La ministre de la Fonction publique : les conditions des inspecteurs et contrôleurs du travail sont aujourd’hui nettement meilleures qu’auparavant
L’Assemblée nationale a tenu, jeudi soir, une séance publique présidée par son vice-président, M. Mohamed Vih El Barka Baha, consacrée à l’audition des réponses de la ministre de la Fonction publique et du Travail, Mme Mariem Boydiel Houmeid, à une question orale avec débat adressée par le député M. Mohamed Lemine Sidi Mouloud et lue, en son nom, par le député M. Yahya Ould Loud.
Dans sa question, le député a souligné l’importance du rôle des inspecteurs et contrôleurs du travail, s’interrogeant sur l’adéquation de leurs conditions d’exercice, des textes réglementaires qui les régissent, notamment les décrets, ainsi que sur l’application des amendes prévues en cas d’infraction à la législation du travail.
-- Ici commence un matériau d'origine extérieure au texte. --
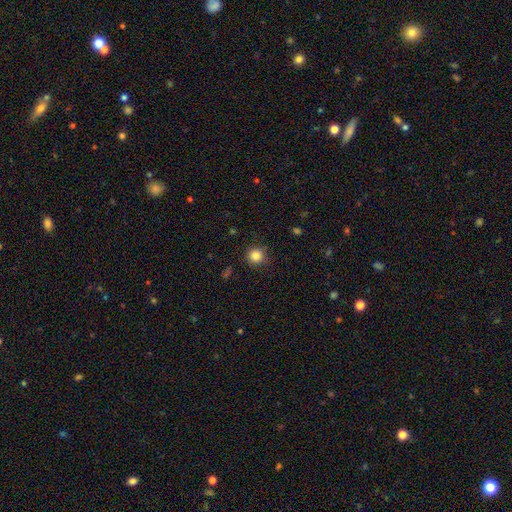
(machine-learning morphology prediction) Overall: smooth (85%). How rounded: round (93%). Merging: none (88%).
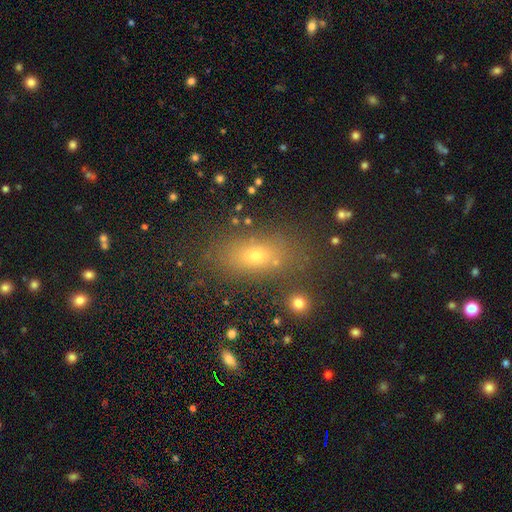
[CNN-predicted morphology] Overall: smooth (64%). How rounded: in between (74%). Merging: none (77%).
En réponse, la ministre a indiqué que son département avait relevé certaines insuffisances dans la loi n° 017/2004 du 6 juillet 2004 portant Code du travail, modifiée successivement en 2009, 2013, 2022 et 2024. Elle a précisé que l’avant-dernière révision avait notamment mis en évidence des lacunes relatives à la répartition des recettes provenant des amendes infligées pour violation de la législation du travail.
Elle a expliqué que le nouveau projet de révision prévoit que les inspecteurs et contrôleurs du travail ayant établi les procès-verbaux d’infraction puissent bénéficier d’une partie des recettes issues de ces amendes. Un projet de décret a été élaboré à cet effet et devrait être adopté dans les prochains jours.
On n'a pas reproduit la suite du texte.